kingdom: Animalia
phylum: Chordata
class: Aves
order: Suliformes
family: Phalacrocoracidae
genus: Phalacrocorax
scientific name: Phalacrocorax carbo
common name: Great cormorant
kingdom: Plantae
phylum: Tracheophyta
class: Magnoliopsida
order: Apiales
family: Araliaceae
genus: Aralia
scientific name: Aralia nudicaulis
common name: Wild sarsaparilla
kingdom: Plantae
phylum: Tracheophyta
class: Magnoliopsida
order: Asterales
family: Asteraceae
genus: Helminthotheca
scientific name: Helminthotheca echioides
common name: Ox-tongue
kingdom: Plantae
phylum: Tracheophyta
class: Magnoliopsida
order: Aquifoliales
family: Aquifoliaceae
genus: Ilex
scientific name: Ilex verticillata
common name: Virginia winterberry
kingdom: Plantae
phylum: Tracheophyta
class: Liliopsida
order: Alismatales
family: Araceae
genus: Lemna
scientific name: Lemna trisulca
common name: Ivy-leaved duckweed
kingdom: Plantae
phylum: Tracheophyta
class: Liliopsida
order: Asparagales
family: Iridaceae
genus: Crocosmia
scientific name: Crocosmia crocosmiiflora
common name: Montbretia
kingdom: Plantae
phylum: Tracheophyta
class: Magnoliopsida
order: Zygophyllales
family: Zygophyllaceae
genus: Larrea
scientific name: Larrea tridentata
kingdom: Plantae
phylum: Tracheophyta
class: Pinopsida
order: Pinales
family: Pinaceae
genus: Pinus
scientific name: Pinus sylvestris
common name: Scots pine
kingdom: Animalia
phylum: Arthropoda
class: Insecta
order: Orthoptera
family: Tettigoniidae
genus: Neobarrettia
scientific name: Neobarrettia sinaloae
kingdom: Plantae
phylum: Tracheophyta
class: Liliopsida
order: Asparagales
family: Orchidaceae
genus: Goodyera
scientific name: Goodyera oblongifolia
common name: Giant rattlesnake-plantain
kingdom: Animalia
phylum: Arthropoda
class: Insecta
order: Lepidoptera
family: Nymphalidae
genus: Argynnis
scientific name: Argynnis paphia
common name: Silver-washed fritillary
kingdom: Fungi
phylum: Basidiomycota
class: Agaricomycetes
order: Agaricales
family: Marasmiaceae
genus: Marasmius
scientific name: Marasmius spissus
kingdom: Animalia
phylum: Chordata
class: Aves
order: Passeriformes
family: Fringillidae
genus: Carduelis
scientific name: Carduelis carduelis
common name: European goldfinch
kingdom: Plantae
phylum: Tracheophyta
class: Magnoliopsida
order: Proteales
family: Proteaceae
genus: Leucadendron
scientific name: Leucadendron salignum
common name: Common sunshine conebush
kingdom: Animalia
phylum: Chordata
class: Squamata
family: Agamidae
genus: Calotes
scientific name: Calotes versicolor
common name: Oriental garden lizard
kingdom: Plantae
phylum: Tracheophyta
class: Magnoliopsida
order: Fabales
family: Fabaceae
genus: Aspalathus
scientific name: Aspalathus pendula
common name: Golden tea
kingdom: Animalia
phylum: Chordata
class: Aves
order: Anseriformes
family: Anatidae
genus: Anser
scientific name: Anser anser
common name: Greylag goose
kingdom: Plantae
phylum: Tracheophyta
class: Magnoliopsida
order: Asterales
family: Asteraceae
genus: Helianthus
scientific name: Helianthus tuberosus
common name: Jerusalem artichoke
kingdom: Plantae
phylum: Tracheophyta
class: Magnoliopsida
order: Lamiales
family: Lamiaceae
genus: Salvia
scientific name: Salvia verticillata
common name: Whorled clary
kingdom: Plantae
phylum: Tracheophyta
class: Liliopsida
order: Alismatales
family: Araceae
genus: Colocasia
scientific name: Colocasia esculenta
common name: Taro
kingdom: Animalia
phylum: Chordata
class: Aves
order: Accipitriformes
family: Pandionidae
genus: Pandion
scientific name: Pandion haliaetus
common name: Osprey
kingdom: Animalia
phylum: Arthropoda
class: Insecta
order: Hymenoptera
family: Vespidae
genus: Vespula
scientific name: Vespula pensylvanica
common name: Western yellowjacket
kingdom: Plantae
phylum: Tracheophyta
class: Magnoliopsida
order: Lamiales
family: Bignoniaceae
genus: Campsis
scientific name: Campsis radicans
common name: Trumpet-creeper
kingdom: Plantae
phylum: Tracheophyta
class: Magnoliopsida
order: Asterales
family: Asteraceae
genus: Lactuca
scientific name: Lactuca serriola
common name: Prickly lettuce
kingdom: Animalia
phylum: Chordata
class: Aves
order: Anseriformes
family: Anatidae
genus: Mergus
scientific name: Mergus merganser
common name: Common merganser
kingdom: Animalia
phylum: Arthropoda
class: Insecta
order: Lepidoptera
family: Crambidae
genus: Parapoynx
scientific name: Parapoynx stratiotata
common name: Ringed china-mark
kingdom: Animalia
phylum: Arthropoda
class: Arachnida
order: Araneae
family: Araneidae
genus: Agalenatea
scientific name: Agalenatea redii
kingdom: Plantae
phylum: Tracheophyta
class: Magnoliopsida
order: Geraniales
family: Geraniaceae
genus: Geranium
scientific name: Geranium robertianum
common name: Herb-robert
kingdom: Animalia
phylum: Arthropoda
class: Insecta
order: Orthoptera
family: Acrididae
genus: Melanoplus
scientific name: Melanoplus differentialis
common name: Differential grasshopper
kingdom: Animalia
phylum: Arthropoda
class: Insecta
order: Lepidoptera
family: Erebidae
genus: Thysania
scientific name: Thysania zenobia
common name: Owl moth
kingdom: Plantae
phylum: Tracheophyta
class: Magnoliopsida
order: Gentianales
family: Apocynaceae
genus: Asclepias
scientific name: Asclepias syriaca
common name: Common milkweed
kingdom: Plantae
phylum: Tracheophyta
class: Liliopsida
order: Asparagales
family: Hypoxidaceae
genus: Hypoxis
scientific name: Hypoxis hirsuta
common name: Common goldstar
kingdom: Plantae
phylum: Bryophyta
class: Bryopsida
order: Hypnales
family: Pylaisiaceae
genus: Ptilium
■ ■ ■ ■ ■ ■ ■
● **Challenge**: Repeat the lines of the listing above word for word, starting at the line that contains "scientific name: Pinus sylvestris" and ending at the line that contains "family: Nymphalidae", with both of those lines included.

● **Written response**:
scientific name: Pinus sylvestris
common name: Scots pine
kingdom: Animalia
phylum: Arthropoda
class: Insecta
order: Orthoptera
family: Tettigoniidae
genus: Neobarrettia
scientific name: Neobarrettia sinaloae
kingdom: Plantae
phylum: Tracheophyta
class: Liliopsida
order: Asparagales
family: Orchidaceae
genus: Goodyera
scientific name: Goodyera oblongifolia
common name: Giant rattlesnake-plantain
kingdom: Animalia
phylum: Arthropoda
class: Insecta
order: Lepidoptera
family: Nymphalidae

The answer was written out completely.